Gregory King, 21, was sentenced to prison and ordered to pay $69,000 in restitution, the U.S. Attorney’s Office in Sacramento says.
Online, Mr. King was known as Silenz, Silenz420, sZ, GregK, and Gregk707.
Mr. King admitted to using a “botnet” to conduct distributed denial of service attacks against two different business Web sites: Killanet and Castlecops, according to Assistant U.S. Attorney Matthew Segal, who prosecuted the case.
A botnet is a network of malware-infected, zombie computers (bots) that can be used to conduct the attacks, send spam, and commit fraud over the Internet. Bots are also used to infect other computers and thus propagate the botnet.
The owners of the infected computers do not know that their computers have been infected with “botware,” but their computers can nonetheless be secretly directed by the “bot herder,” the person in control of the botnet.
In a distributed denial of service attack, a bot herder directs the bots to flood a victim computer with information and thereby disable the target computer.
Mr. King admitted to controlling about 7,000 bots and using them to attack Killanet and Castlecops. Killanet is an interactive forum where members could share advice on graphic design, web design, photography, and gaming and was attacked in 2004, 2005, and 2006. Castlecops is an Internet security community specializing in anti-phishing, malware analysis, and combatting spam and was attacked in 2007.

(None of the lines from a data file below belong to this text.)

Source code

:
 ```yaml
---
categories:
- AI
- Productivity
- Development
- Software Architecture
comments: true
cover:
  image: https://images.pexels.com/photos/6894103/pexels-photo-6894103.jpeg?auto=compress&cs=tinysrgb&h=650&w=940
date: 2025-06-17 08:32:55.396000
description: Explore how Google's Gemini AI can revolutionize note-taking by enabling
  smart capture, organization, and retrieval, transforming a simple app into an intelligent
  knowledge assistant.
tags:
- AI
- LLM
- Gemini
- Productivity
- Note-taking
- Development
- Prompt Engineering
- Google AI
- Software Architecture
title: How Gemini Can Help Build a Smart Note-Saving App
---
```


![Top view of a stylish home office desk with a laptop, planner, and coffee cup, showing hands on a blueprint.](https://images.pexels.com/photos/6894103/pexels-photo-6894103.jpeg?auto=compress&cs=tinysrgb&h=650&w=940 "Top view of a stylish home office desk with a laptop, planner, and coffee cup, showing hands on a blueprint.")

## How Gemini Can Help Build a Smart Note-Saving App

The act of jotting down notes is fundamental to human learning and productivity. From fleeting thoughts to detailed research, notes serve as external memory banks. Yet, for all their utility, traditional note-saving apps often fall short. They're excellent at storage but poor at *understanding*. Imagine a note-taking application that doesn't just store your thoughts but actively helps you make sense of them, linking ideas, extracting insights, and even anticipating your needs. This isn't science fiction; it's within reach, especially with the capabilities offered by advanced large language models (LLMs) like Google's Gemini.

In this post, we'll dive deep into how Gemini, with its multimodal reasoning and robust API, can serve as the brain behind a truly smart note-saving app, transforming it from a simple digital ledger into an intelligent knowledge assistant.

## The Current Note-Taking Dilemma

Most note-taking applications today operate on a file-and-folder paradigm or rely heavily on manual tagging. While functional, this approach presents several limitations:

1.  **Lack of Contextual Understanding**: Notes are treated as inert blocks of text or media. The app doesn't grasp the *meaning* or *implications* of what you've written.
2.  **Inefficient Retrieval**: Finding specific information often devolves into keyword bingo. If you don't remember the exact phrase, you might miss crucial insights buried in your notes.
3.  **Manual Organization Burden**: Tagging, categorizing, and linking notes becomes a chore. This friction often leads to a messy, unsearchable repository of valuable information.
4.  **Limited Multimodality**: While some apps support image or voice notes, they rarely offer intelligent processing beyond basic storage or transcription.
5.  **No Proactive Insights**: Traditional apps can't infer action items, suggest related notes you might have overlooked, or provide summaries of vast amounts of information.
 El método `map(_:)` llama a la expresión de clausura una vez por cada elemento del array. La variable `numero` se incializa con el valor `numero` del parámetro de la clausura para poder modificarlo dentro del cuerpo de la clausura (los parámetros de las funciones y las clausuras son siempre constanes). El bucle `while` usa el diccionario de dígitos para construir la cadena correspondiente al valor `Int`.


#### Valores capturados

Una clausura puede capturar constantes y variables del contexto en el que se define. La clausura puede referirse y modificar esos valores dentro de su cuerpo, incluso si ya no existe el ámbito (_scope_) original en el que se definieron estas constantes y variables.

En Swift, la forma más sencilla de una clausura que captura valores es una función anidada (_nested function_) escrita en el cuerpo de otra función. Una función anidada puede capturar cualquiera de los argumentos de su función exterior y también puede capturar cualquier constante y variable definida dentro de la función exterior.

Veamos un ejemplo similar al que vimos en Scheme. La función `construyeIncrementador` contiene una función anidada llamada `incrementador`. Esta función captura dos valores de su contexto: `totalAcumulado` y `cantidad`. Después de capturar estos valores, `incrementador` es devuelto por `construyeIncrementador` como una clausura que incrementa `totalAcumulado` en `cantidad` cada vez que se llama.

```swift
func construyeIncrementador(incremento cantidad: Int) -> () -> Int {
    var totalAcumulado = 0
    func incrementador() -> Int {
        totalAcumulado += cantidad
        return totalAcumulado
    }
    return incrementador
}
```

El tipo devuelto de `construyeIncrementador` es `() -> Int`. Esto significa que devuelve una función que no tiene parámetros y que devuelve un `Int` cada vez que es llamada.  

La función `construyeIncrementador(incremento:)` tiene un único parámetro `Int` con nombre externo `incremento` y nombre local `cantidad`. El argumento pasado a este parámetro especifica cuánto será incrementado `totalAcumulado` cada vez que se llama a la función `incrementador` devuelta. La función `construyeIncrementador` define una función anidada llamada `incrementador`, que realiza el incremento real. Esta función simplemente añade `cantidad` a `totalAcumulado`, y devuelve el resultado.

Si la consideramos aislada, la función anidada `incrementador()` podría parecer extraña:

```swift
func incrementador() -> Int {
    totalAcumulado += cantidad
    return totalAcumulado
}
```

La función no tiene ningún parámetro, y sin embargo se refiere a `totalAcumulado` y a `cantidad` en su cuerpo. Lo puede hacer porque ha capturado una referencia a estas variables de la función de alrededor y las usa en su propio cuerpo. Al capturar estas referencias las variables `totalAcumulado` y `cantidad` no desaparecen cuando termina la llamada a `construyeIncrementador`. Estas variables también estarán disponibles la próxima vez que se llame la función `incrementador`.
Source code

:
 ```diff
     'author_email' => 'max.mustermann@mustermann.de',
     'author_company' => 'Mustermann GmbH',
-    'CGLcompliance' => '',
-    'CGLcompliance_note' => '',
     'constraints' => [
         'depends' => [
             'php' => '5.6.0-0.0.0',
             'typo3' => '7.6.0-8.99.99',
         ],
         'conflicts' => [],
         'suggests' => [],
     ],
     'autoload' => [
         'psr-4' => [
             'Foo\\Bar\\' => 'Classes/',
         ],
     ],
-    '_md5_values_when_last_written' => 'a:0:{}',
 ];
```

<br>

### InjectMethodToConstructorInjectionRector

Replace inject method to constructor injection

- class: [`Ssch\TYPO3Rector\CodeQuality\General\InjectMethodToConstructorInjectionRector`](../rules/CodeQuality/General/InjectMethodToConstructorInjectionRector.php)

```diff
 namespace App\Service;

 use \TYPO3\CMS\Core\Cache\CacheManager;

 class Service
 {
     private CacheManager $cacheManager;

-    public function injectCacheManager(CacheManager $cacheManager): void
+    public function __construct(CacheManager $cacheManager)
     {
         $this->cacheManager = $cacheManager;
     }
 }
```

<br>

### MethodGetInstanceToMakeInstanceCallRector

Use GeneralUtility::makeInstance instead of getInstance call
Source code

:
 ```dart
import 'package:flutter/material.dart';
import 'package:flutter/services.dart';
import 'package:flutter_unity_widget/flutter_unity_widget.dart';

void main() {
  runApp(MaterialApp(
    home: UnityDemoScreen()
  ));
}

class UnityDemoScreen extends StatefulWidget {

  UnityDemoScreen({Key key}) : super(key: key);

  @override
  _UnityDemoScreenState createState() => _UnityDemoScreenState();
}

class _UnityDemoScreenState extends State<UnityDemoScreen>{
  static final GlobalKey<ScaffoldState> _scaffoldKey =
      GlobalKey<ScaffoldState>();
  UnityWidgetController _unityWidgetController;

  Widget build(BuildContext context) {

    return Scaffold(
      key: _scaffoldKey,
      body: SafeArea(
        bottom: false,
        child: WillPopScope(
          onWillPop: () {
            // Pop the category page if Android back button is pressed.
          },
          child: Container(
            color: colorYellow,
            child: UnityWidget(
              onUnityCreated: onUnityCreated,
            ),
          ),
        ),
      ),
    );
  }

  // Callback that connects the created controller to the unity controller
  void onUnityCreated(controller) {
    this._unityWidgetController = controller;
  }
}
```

A year ago, FBI agents went to Mr. King’s home to arrest him. After agents knocked on the front door, Mr. King ran out the back door, hid a laptop computer in the backyard, and then returned to answer the front door, prosecutors say.
Eventually the laptop was found and searched. It contained, among other things, botnet software and references to Mr. King’s various Internet monikers, according to Mr. Segal, the prosecutor in this case.
“Botnets are a 21st Century menace. Hackers need to know that if they engage in this kind of conduct, they risk federal prosecution, prison, and a restitution order that will be with them for a long time,” says U.S. Attorney McGregor Scott.